Bitcoin is an indicator. We can treat it as a measure of the animal spirits of US and global investors and the message is not a happy one. Coppock buy signals have worked well in the past for Bitcoin and we are nowhere near such a signal presently. The chart looks like a breakdown.

Remember King Lear

When after a torrent of bad news King Lear heard that his beloved daughter Cordelia was dead he uttered his famous peroration – ‘Never, never, never, never, never, say things cannot get worse’ or words to that effect. Stock markets are sometimes like that; you think it is all over but it isn’t.

Strategy – Be Very Careful

I am like the canary in the mine. Because I operate with maxed-out leverage and do not have to worry about capital gains tax I tend to sell at the first sign of trouble. My Leaders & Laggards approach means that initially, I switch from lagging stocks to new leaders but if there are none of those I go 100pc liquid which is where I am currently.

My hunch is that interest rates could fall as fast as they rose in both the US and the UK especially if accelerating technological change is going to have a deflationary impact on the global economy. Shares in chip makers are being hammered. Look at Nvidia and Arm Holdings. Nvidia has scared investors by finding a flaw in the much-vaunted Blackwell chip and Arm’s results, although excellent were not quite as effervescent as investors were hoping for.

I cannot pretend that the Nvidia chart presents a happy picture. Coppock is falling, a necessary precursor to a new buy signal which looks some way off. The monthly moving average has rolled over and is clearly falling.

It is not a buy. Is it a sale? That is a hard one. I sold it a few days ago when it became a Laggard. The shares (Leaders) I switched to did not do well so I found myself with nothing to buy. For long-term investors, this may well be just a blip. I think it probably is but I don’t have a crystal ball.

The future is what it is, hard to predict.
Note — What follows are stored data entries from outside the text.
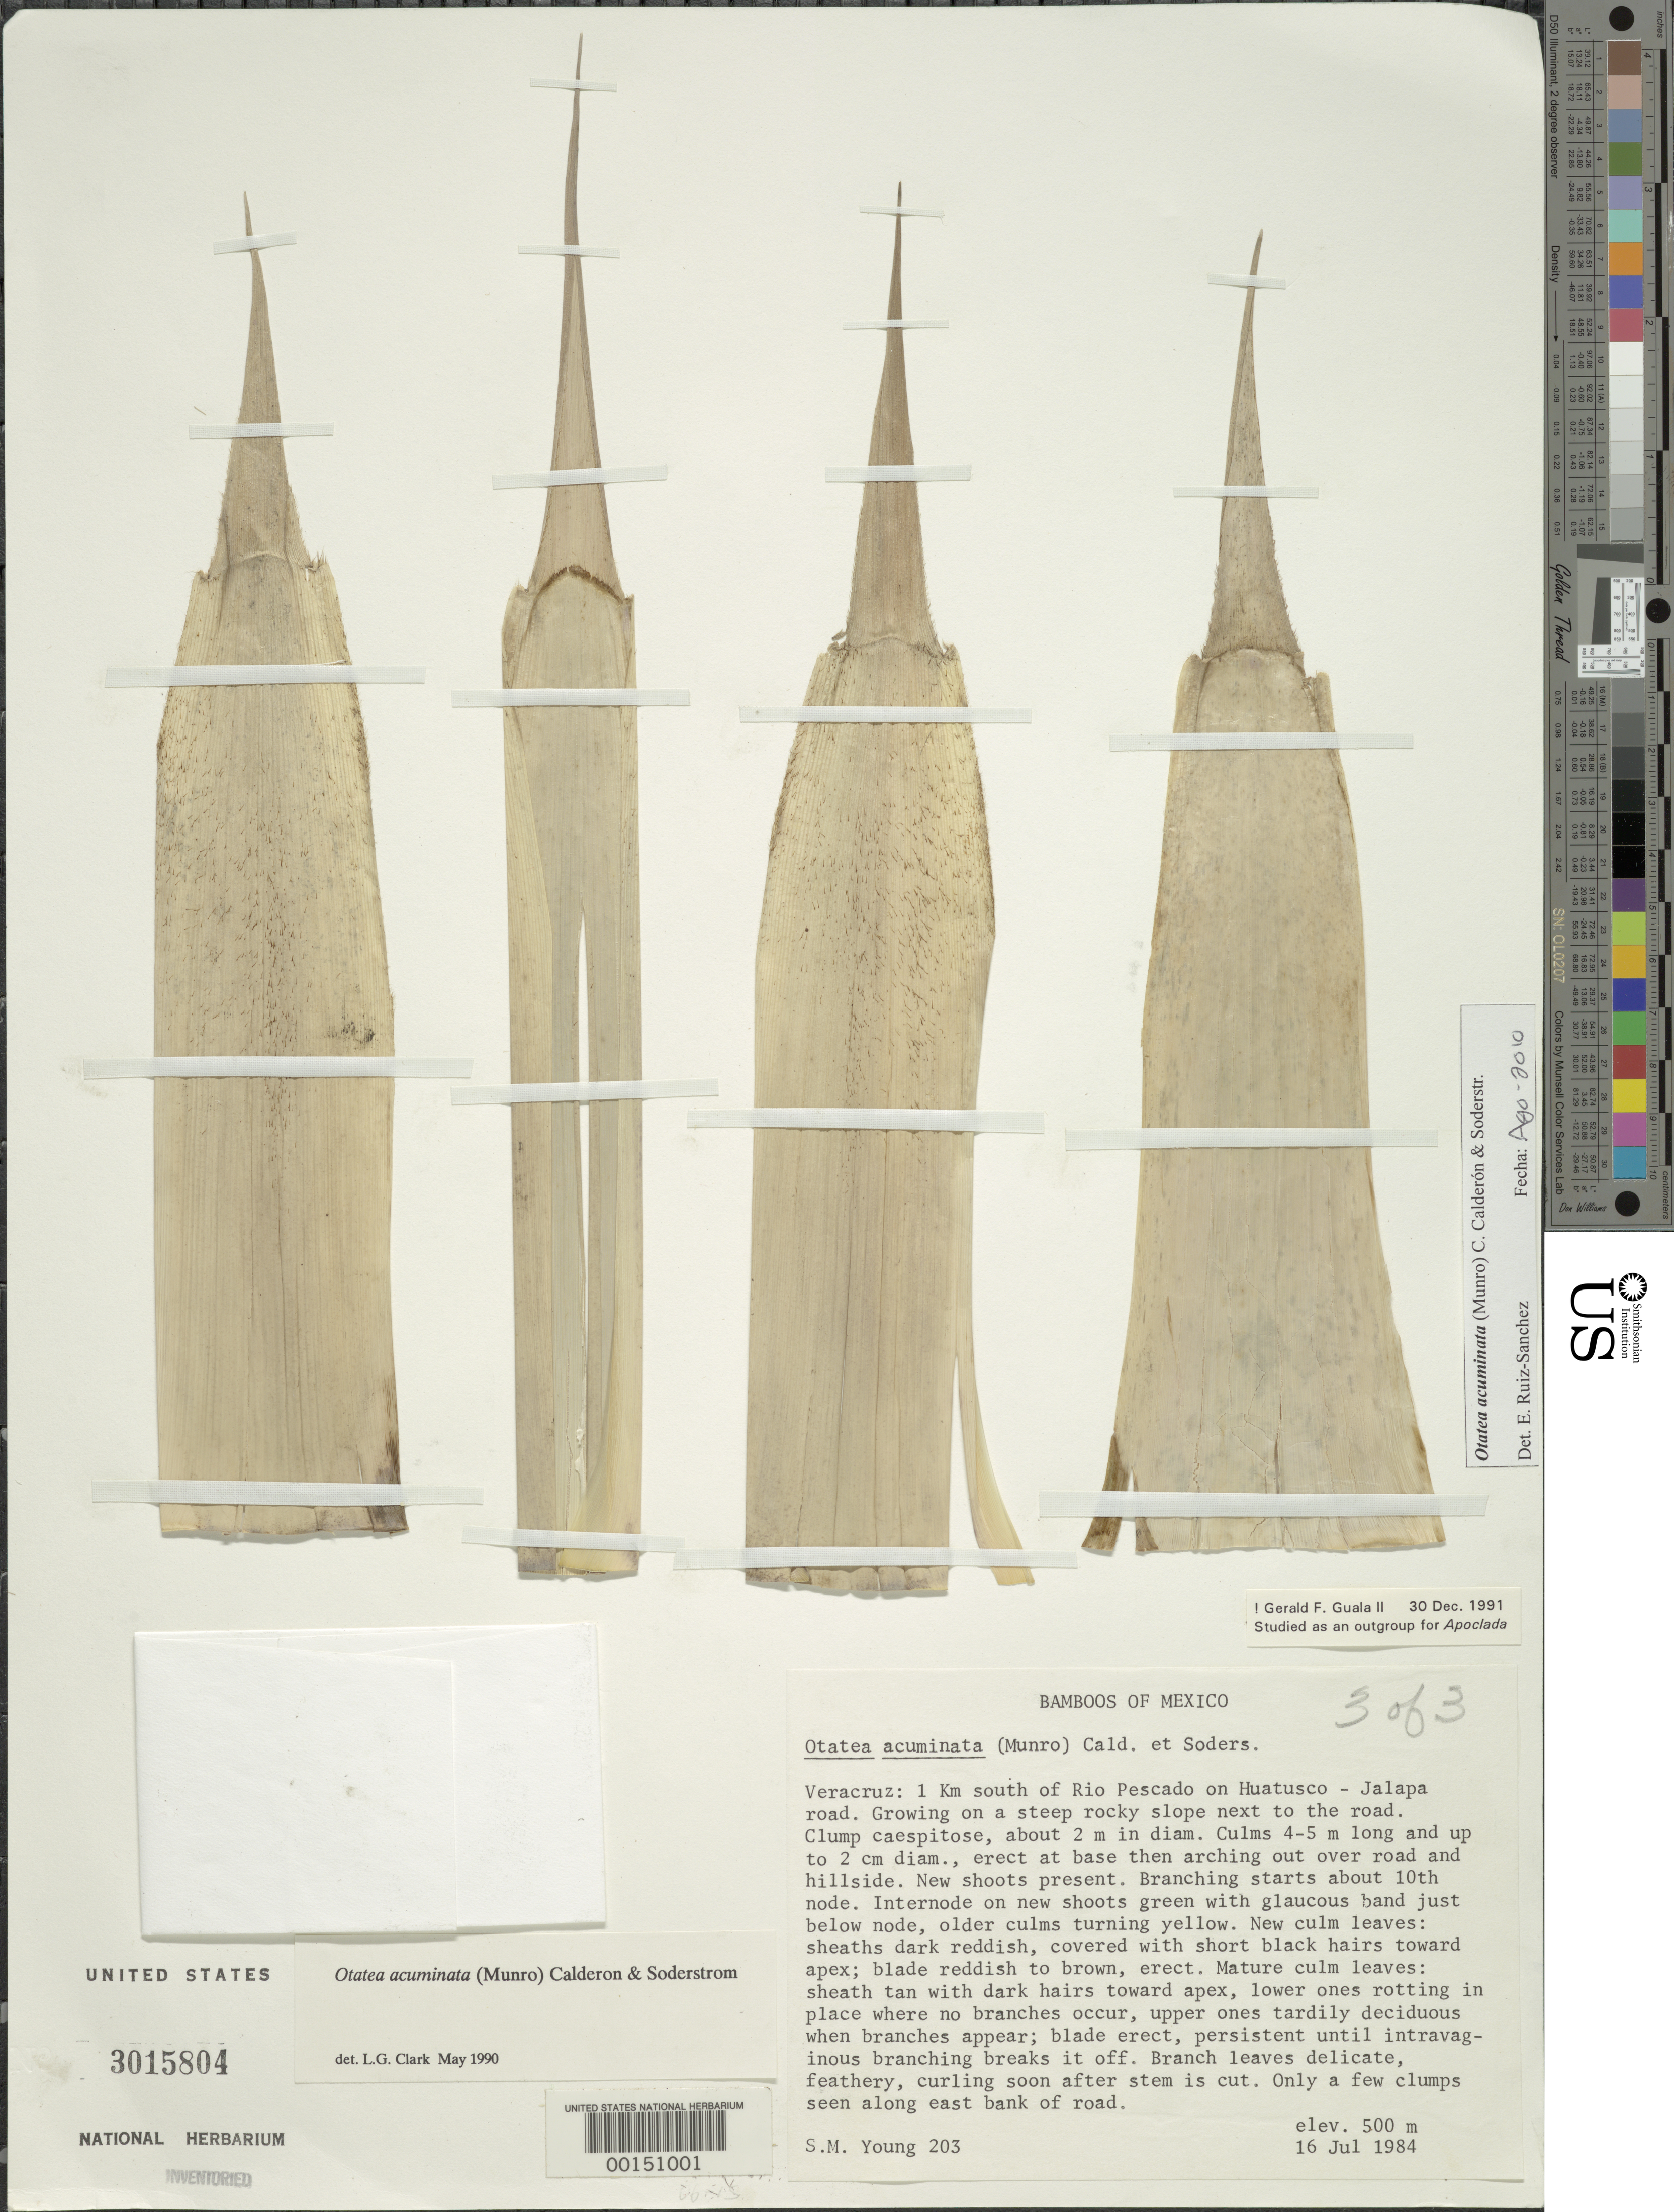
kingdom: Plantae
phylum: Tracheophyta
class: Liliopsida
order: Poales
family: Poaceae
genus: Otatea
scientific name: Otatea acuminata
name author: (Munro) C. E. Calderón & Soderstr.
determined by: Clark, Lynn G., (ISC), Iowa State University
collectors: S. Young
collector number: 203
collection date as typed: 16 Jul 1984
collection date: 1984-07-16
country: Mexico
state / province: Veracruz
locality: S of Rio Pescado on Huatusco - Jualapa road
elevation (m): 500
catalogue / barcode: US 3015804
What I do think the future may hold is a big fall in interest rates, which should be good news for people with mortgages and may ultimately give a big boost to asset prices and the global economy but that is some way down the road.

Private investors can take to the sidelines or focus on £-cost-averaging programmes.

Leveraged ETFs like QQQ3 are suffering brutal setbacks. These look like breakdowns with lower levels ahead. The Coppock momentum indicator is behaving in a way that in the past has seen it drop into or near negative levels and that will take a while given that it has just begun to fall.

If it is any consolation the next buy signal should be rewarding.